Un avantage concurrentiel indéniable pour ceux qui sauront en tirer parti

La crise sanitaire que nous traversons depuis le printemps 2020 a bousculé de nombreuses croyances et a montré qu’un scénario peu plausible mais défavorable pouvait bel et bien se produire, remettant à nouveau l’accent sur l’importance de l’anticipation et de la pertinence des tests de résistance. Tirons les leçons de cette crise : nous ne pouvons pas prévoir comment et quand surviendra la prochaine crise, mais les stress tests constituent une boîte à outil pour mesurer plus efficacement la sensibilité d’un établissement à des événements adverses. Les banques doivent donc renforcer maintenant, à la sortie de cette crise, leurs capacités d’exécution et d’interprétation des résultats et, d’autre part, étendre la gamme de risques testés pour (mieux) inclure par exemple les risques opérationnels et les risques climatiques.

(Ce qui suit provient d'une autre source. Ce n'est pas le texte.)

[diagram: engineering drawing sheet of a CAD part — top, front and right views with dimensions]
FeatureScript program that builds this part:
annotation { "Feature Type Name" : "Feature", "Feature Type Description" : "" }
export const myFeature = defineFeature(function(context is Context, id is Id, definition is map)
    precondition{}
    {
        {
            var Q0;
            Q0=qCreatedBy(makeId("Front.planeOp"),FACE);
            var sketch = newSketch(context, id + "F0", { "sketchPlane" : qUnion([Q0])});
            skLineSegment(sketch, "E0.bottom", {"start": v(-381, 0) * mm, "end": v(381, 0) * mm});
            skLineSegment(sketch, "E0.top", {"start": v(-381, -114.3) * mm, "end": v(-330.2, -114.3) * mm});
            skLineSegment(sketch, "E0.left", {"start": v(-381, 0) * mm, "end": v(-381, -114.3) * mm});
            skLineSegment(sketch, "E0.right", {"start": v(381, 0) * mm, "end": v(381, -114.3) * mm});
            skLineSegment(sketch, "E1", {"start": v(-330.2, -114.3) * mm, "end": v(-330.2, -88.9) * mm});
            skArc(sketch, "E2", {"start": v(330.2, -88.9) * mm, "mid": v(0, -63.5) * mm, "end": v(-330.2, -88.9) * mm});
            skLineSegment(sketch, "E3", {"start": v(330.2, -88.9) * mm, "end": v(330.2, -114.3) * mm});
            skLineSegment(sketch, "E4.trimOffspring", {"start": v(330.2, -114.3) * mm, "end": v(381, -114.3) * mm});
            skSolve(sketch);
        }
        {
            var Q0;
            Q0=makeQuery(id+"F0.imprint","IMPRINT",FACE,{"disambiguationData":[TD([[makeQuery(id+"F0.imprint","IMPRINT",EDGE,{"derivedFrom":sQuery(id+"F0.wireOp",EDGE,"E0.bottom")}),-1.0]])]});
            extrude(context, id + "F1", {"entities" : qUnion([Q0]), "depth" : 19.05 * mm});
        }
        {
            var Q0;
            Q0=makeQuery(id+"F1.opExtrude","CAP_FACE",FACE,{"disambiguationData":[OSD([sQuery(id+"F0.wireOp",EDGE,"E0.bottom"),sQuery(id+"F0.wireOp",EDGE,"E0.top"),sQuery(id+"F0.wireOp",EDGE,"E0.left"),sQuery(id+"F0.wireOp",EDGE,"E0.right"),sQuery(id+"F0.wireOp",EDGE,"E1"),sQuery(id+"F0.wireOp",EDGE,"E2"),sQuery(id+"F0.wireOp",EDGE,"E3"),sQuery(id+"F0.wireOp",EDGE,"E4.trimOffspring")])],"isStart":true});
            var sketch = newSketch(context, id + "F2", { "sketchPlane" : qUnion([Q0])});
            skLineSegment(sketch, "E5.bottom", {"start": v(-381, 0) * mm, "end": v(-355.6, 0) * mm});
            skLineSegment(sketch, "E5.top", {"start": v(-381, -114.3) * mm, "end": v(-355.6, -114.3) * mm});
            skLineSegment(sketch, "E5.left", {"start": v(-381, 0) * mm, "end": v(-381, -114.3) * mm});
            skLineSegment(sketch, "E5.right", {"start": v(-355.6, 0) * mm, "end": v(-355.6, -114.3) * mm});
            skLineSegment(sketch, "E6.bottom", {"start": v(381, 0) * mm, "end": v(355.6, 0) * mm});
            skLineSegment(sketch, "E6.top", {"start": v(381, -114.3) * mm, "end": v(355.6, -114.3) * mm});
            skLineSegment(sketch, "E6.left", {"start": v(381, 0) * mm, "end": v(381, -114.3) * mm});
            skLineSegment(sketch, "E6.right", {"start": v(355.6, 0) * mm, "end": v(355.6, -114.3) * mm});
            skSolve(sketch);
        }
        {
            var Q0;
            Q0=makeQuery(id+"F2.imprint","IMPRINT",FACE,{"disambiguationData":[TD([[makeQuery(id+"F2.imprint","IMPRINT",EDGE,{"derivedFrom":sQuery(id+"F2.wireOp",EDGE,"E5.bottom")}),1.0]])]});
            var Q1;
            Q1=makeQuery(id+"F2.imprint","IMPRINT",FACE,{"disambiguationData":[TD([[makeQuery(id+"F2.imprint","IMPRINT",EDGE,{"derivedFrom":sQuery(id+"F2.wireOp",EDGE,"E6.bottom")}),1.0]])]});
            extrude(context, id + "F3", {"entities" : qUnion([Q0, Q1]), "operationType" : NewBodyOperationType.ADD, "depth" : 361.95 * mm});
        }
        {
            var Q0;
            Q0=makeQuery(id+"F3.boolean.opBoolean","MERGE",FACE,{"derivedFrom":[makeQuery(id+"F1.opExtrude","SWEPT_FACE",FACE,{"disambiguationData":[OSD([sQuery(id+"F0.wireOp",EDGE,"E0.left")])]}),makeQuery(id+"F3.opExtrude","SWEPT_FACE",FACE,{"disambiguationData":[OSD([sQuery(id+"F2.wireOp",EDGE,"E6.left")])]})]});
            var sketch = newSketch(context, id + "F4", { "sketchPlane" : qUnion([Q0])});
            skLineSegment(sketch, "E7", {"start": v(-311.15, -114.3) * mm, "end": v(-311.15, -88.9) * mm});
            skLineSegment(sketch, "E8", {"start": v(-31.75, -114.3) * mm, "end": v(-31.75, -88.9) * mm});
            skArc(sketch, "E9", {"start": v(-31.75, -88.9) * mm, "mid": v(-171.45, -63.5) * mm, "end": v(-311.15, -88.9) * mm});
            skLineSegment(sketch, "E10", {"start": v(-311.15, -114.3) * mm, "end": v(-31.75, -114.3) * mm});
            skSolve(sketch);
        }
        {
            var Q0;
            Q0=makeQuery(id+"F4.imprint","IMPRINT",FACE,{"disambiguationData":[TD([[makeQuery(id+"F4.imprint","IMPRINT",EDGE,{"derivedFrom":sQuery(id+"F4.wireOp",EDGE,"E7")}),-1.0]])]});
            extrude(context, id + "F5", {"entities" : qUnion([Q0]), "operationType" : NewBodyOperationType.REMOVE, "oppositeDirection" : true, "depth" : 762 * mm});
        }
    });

Si, pour y arriver, les établissements ont encore du chemin à parcourir et un investissement à fournir, il est plus que certain que les premiers à y parvenir développeront un avantage concurrentiel indéniable.

(1) https://www.bankingsupervision.europa.eu/press/interviews/date/2021/html/ssm.in210519~ba50e05f6f.en.html
“Stronger boards mean stronger governance in banks, and that will ultimately translate into a safer and sounder European banking system”.

Par Guillaume Pajczer, project manager chez Square.